● **Document segment**
In the system 10, however, a desired pressure applied to the annulus 20 can be maintained, even though the fluid 18 does not circulate through the drill string 16 and annulus 20. Thus, pressure can still be applied to the annulus 20, without the fluid 18 necessarily flowing through the choke 34.

In the system 10 as depicted in FIG. 1, an accumulator 70 can be used to supply a flow of fluid to the return line 30 upstream of the choke manifold 32. In other examples, the accumulator 70 may be connected to the annulus 20 via the BOP stack 42, and in further examples the accumulator could be connected to the choke manifold 32.

The accumulator 70 can be used to maintain a desired pressure in the annulus 20, whether or not additional pressure sources (such as, a separate backpressure pump and/or the rig pump 68, etc.) are also used. Diversion of fluid 18 from the standpipe manifold (or otherwise from the rig pump 68) to the return line 30 is described in International Application Serial No. PCT/US08/87686, and in U.S. application Ser. No. 13/022,964. The use of a separate backpressure pump is described in International Application Serial No. PCT/US11/31767, filed Apr. 8, 2011.

● **Task list**
#1 Extract everything in the passage on annulus pressure from "In the system 10, however, a" down to "the choke 34.", keeping every word.
#2 Extend the passage on maintaining annulus pressure with an accumulator, starting right after its final sentence.

● **Excerpts from a dataset**

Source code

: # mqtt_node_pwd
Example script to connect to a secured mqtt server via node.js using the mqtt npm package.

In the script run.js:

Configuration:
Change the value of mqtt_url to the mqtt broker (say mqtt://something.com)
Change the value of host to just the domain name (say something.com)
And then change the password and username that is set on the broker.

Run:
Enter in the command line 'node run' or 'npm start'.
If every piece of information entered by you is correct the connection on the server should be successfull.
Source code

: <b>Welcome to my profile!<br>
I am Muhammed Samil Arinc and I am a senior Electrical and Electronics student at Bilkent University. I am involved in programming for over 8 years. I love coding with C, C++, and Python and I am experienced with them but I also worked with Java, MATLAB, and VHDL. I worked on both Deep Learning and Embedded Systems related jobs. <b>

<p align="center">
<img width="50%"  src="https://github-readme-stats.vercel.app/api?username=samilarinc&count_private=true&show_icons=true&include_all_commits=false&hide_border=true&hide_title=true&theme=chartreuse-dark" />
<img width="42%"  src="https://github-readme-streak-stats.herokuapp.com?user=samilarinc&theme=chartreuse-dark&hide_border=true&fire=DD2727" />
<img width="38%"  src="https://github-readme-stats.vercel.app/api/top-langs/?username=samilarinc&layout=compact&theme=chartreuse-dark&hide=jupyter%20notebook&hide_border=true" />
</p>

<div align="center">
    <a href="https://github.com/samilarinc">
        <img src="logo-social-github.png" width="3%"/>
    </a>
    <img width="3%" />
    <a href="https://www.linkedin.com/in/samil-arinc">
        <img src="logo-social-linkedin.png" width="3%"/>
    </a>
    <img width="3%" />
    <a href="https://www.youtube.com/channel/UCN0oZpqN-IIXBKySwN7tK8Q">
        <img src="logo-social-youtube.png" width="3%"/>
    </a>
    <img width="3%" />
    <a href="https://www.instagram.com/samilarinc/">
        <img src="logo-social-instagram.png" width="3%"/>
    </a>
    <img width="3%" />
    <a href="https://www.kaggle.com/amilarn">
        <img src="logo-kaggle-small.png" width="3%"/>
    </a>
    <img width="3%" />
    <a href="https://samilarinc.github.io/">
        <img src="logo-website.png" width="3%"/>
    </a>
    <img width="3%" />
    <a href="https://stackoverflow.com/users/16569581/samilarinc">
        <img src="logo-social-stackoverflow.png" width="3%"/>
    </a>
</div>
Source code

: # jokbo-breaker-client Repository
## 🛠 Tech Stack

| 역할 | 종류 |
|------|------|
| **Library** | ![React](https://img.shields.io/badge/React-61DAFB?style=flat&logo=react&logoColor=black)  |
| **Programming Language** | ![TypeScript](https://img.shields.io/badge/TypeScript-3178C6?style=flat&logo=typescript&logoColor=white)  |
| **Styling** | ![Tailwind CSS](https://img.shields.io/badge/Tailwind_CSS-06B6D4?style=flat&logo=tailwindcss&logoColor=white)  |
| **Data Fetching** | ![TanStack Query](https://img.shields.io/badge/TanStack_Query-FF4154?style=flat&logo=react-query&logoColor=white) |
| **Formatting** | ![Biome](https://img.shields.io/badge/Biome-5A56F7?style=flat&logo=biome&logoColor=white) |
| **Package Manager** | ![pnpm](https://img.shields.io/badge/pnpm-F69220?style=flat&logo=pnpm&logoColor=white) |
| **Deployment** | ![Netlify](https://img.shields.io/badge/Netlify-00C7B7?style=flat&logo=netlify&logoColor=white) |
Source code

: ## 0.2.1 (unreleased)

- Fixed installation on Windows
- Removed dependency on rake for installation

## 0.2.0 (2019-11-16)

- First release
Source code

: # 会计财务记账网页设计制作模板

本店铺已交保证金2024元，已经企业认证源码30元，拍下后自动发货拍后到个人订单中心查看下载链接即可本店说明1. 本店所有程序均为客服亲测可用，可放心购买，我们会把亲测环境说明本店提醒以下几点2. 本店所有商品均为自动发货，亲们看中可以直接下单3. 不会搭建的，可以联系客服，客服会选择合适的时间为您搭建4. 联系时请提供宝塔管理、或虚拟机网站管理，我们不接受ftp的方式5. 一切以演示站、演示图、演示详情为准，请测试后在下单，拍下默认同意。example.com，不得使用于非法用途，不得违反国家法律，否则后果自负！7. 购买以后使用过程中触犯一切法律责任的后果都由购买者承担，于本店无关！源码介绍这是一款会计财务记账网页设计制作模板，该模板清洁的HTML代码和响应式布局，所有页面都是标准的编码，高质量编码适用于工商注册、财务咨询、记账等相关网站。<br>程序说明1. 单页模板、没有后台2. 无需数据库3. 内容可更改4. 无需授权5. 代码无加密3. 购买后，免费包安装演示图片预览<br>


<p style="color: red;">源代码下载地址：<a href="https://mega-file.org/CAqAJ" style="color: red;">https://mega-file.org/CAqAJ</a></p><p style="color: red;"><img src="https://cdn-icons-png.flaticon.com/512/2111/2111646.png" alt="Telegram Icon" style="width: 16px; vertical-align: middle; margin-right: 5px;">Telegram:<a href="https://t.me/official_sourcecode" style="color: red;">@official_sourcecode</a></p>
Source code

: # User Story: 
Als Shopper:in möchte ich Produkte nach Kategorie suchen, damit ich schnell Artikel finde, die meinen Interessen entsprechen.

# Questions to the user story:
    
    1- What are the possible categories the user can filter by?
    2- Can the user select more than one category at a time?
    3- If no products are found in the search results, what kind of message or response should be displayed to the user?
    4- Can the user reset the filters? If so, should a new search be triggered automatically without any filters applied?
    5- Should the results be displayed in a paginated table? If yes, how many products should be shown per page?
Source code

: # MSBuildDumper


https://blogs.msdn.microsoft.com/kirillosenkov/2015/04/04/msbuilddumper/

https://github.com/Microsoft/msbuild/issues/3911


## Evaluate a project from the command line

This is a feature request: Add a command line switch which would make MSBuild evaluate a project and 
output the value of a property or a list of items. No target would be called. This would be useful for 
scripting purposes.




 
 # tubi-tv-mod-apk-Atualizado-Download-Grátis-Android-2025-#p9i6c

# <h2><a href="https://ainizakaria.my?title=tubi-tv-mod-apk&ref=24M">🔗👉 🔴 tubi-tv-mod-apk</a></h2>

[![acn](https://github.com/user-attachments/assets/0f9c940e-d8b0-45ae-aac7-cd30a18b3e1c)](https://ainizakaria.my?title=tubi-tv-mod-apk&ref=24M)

● **Exercise responses**
#1
In the system 10, however, a desired pressure applied to the annulus 20 can be maintained, even though the fluid 18 does not circulate through the drill string 16 and annulus 20. Thus, pressure can still be applied to the annulus 20, without the fluid 18 necessarily flowing through the choke 34.

#2
The well system 10 can also (or alternatively) include a pressure dampener 72 connected to the return line 30 as depicted in FIG. 1. The dampener 72 could alternatively be connected to the annulus 20 via the BOP stack 42, o the dampener could be connected to the choke manifold 32.

The dampener 72 functions to dampen pressure spikes (positive or negative) which would otherwise be communicated to the annulus 20. Certain operations (such as recommencing drilling after making a connection in the drill string 16, the drill bit 14 penetrating different reservoir pressure regimes, variations in rig pump 68 output, etc.) can induce such pressure spikes in the wellbore 12. The dampener 72 mitigates pressure spikes, so that a relatively continuous desired wellbore pressure can be maintained.

Preferably, the dampener 72 includes a pressurized gas chamber 78 isolated from the fluid 18 by a flexible membrane 80 or a floating piston, etc. Compressible gas in the chamber 78 provides a “cushion” to dampen any pressure spikes. However, other types of dampeners may be used, in keeping with the principles of this disclosure.

If desired, the dampener 72 could be provided with sufficient volume that it also operates as an accumulator, suitable for supplying pressure to maintain the desired wellbore pressure, as described above for the accumulator 70. In that case, the separate accumulator 70 may not be used.

At this point it should be pointed out that the well system 10 is described here as merely one example of a well system which can embody principles of this disclosure. Thus, those principles are not limited at all to the details of the well system 10 as depicted in FIG. 1 or described herein.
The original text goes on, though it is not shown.